Tremplin pour les jeunes
Jean-Claude Parent, doyen à 81 ans, est lui aussi un fidèle. Présent depuis les tout débuts de la troupe, en 1981, ce comptable retraité de Radio-Canada a du même coup hérité de la trésorerie du théâtre. Il a débuté à l'âge de 55 ans dans les Cloches de Corneville et joué par la suite dans 68 productions. Dans le prochain spectacle, il interprétera le personnage d'un aubergiste.
«Chanter me donne de l'énergie. C'est bon pour la santé et pour le moral. J'essaie de suivre les plus jeunes, mais j'y vais à mon rythme», déclare-t-il.

Si le théâtre d'art Lyrique permet à plusieurs mélomanes de donner libre cours à leur passion pour le chant et la scène, il offre aussi un formidable tremplin pour les étudiants en musique, qui y trouvent l'occasion de s'exprimer et d'apprendre les ficelles de la scène. «Ce n'est pas juste un petit loisir pour nous. Un des buts, c'est de former des jeunes qui gagneront plus tard leur vie avec la musique», souligne M. Parent.
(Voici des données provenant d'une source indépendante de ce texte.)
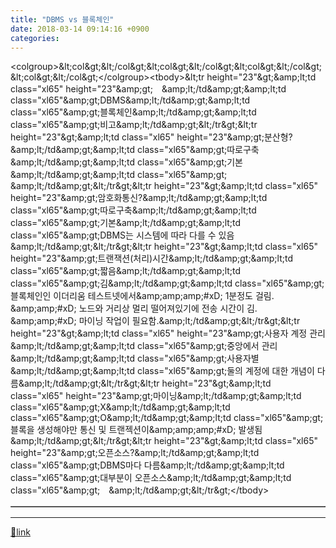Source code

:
 ```yaml
---
title: "DBMS vs 블록체인"
date: 2018-03-14 09:14:16 +0900
categories: 
---
```

  

<table border="1" cellpadding="0" cellspacing="0">&lt;colgroup&gt;&amp;lt;col&amp;gt;&amp;lt;/col&amp;gt;&amp;lt;col&amp;gt;&amp;lt;/col&amp;gt;&amp;lt;col&amp;gt;&amp;lt;/col&amp;gt;&amp;lt;col&amp;gt;&amp;lt;/col&amp;gt;&lt;/colgroup&gt;&lt;tbody&gt;&amp;lt;tr height="23"&amp;gt;&amp;amp;lt;td class="xl65" height="23"&amp;amp;gt;　&amp;amp;lt;/td&amp;amp;gt;&amp;amp;lt;td class="xl65"&amp;amp;gt;DBMS&amp;amp;lt;/td&amp;amp;gt;&amp;amp;lt;td class="xl65"&amp;amp;gt;블록체인&amp;amp;lt;/td&amp;amp;gt;&amp;amp;lt;td class="xl65"&amp;amp;gt;비고&amp;amp;lt;/td&amp;amp;gt;&amp;lt;/tr&amp;gt;&amp;lt;tr height="23"&amp;gt;&amp;amp;lt;td class="xl65" height="23"&amp;amp;gt;분산형?&amp;amp;lt;/td&amp;amp;gt;&amp;amp;lt;td class="xl65"&amp;amp;gt;따로구축&amp;amp;lt;/td&amp;amp;gt;&amp;amp;lt;td class="xl65"&amp;amp;gt;기본&amp;amp;lt;/td&amp;amp;gt;&amp;amp;lt;td class="xl65"&amp;amp;gt;　&amp;amp;lt;/td&amp;amp;gt;&amp;lt;/tr&amp;gt;&amp;lt;tr height="23"&amp;gt;&amp;amp;lt;td class="xl65" height="23"&amp;amp;gt;암호화통신?&amp;amp;lt;/td&amp;amp;gt;&amp;amp;lt;td class="xl65"&amp;amp;gt;따로구축&amp;amp;lt;/td&amp;amp;gt;&amp;amp;lt;td class="xl65"&amp;amp;gt;기본&amp;amp;lt;/td&amp;amp;gt;&amp;amp;lt;td class="xl65"&amp;amp;gt;DBMS는 시스템에 따라 다를 수 있음&amp;amp;lt;/td&amp;amp;gt;&amp;lt;/tr&amp;gt;&amp;lt;tr height="23"&amp;gt;&amp;amp;lt;td class="xl65" height="23"&amp;amp;gt;트랜잭션(처리)시간&amp;amp;lt;/td&amp;amp;gt;&amp;amp;lt;td class="xl65"&amp;amp;gt;짧음&amp;amp;lt;/td&amp;amp;gt;&amp;amp;lt;td class="xl65"&amp;amp;gt;김&amp;amp;lt;/td&amp;amp;gt;&amp;amp;lt;td class="xl65"&amp;amp;gt;블록체인인 이더리움 테스트넷에서&amp;amp;amp;amp;#xD;
  1분정도 걸림.  &amp;amp;amp;#xD;
노드와 거리상 멀리 떨어져있기에 전송 시간이 김.  &amp;amp;amp;#xD;
마이닝 작업이 필요함.&amp;amp;lt;/td&amp;amp;gt;&amp;lt;/tr&amp;gt;&amp;lt;tr height="23"&amp;gt;&amp;amp;lt;td class="xl65" height="23"&amp;amp;gt;사용자 계정 관리&amp;amp;lt;/td&amp;amp;gt;&amp;amp;lt;td class="xl65"&amp;amp;gt;중앙에서 관리&amp;amp;lt;/td&amp;amp;gt;&amp;amp;lt;td class="xl65"&amp;amp;gt;사용자별&amp;amp;lt;/td&amp;amp;gt;&amp;amp;lt;td class="xl65"&amp;amp;gt;둘의 계정에 대한 개념이 다름&amp;amp;lt;/td&amp;amp;gt;&amp;lt;/tr&amp;gt;&amp;lt;tr height="23"&amp;gt;&amp;amp;lt;td class="xl65" height="23"&amp;amp;gt;마이닝&amp;amp;lt;/td&amp;amp;gt;&amp;amp;lt;td class="xl65"&amp;amp;gt;X&amp;amp;lt;/td&amp;amp;gt;&amp;amp;lt;td class="xl65"&amp;amp;gt;O&amp;amp;lt;/td&amp;amp;gt;&amp;amp;lt;td class="xl65"&amp;amp;gt;블록을 생성해야만 통신 및 트랜젝션이&amp;amp;amp;amp;#xD;
  발생됨&amp;amp;lt;/td&amp;amp;gt;&amp;lt;/tr&amp;gt;&amp;lt;tr height="23"&amp;gt;&amp;amp;lt;td class="xl65" height="23"&amp;amp;gt;오픈소스?&amp;amp;lt;/td&amp;amp;gt;&amp;amp;lt;td class="xl65"&amp;amp;gt;DBMS마다 다름&amp;amp;lt;/td&amp;amp;gt;&amp;amp;lt;td class="xl65"&amp;amp;gt;대부분이 오픈소스&amp;amp;lt;/td&amp;amp;gt;&amp;amp;lt;td class="xl65"&amp;amp;gt;　&amp;amp;lt;/td&amp;amp;gt;&amp;lt;/tr&amp;gt;&lt;/tbody&gt;</table>

  ***
[🔗link](http://www.mins01.com/mh/tech/read/1145)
Luc Arsenault, étudiant au baccalauréat en chant à l'université de Montréal, interprètera le rôle titre. Le jeune homme, admirateur de Céline Dion, est arrivé au classique par la chanson populaire. «Le chant classique me permet d'atteindre un niveau de satisfaction et de dépassement incomparable. Il faut travailler énormément», indique-t-il. Amateur des opéras de Massenet et du bel canto italien, Paganini sera son premier spectacle avec le Théâtre d'art lyrique de Laval. «Cela me permet d'acquérir une expérience scénique que nous n'avons pas la chance d'avoir à l'université», souligne-t-il. Trois étudiants de sa faculté participent au spectacle.
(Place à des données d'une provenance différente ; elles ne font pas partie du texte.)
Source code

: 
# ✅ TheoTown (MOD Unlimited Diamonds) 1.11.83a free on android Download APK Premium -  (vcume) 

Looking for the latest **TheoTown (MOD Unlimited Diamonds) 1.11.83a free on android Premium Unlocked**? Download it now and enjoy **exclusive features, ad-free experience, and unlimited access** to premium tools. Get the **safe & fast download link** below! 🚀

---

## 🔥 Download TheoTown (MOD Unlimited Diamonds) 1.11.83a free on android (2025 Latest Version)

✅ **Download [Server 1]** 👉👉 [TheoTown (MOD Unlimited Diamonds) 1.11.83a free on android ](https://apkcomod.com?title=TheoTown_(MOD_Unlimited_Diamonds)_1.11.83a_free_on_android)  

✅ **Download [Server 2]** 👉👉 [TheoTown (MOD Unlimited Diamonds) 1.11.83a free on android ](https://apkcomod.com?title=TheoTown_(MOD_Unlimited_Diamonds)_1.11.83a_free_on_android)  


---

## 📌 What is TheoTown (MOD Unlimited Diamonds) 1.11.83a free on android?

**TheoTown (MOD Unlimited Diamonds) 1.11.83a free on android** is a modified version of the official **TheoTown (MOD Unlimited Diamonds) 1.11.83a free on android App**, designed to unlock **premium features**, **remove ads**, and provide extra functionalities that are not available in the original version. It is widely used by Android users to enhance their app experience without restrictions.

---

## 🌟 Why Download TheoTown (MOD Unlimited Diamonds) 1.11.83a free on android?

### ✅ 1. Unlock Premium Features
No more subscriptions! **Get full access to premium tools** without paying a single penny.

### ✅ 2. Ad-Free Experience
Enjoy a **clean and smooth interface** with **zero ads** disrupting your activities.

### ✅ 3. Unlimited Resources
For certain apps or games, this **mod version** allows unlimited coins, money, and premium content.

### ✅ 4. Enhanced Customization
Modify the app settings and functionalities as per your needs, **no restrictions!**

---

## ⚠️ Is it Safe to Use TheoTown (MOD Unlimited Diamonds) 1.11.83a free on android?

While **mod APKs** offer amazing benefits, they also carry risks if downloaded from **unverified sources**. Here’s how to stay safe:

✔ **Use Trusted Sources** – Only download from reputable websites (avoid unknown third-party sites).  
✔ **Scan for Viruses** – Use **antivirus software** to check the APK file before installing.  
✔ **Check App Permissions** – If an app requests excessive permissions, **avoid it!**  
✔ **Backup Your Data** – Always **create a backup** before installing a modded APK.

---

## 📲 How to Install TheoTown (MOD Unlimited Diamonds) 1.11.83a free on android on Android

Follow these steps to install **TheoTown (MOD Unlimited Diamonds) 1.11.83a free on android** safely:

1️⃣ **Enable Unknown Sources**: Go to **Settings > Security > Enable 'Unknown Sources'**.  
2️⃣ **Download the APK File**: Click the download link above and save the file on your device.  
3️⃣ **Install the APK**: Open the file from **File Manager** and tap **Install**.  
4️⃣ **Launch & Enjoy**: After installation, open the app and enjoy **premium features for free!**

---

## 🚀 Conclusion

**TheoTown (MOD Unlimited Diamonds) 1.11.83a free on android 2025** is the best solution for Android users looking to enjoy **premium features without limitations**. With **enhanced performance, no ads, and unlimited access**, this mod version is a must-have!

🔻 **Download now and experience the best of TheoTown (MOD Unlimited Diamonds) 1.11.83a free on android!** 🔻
Pour continuer à vivre, le théâtre a besoin de passionnés. L'opérette a moins la cote qu'il y a quelques années. «C'est difficile de trouver un public. Alors qu'autrefois, on donnait sept représentations d'un spectacle, aujourd'hui, on en fait deux. On a perdu le romantisme de la musique classique. Les gens préfèrent les spectacles à sensation forte», regrette l'abbé Bédard.
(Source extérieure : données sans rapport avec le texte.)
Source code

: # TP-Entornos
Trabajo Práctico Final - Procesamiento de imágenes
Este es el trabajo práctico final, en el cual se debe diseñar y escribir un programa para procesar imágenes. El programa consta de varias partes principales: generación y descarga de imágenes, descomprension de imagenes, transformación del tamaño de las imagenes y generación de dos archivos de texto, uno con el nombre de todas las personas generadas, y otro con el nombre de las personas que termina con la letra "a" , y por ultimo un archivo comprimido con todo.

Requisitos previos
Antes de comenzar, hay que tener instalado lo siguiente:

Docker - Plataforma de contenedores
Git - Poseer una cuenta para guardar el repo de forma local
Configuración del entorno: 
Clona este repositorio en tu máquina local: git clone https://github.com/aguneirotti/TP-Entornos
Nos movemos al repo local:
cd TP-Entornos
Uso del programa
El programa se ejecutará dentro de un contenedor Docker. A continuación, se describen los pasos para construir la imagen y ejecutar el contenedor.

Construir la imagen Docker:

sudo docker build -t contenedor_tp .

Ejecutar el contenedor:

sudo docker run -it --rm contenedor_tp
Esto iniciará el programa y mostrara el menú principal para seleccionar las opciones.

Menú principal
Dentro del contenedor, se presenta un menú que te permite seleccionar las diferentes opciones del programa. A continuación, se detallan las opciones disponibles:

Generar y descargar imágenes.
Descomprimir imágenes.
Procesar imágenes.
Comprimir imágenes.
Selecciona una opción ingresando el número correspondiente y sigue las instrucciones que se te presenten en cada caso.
Opérette viennoise du compositeur austro-hongrois Franz Lehàr, Paganini plonge l'auditoire dans une histoire inventée par Paul Knepler et Bela Jenbach, au rythme des valses de Vienne. Lors d'une visite à Lucques en Italie, le célèbre violoniste virtuose tombe amoureux de la princesse Anna Elisa, épouse du prince Felice. Des membres de la cour comploteront contre lui afin de faire annuler son concert, l’accusant d’être possédé par le diable. Rire et marivaudage sont au cœur de cette opérette en trois actes.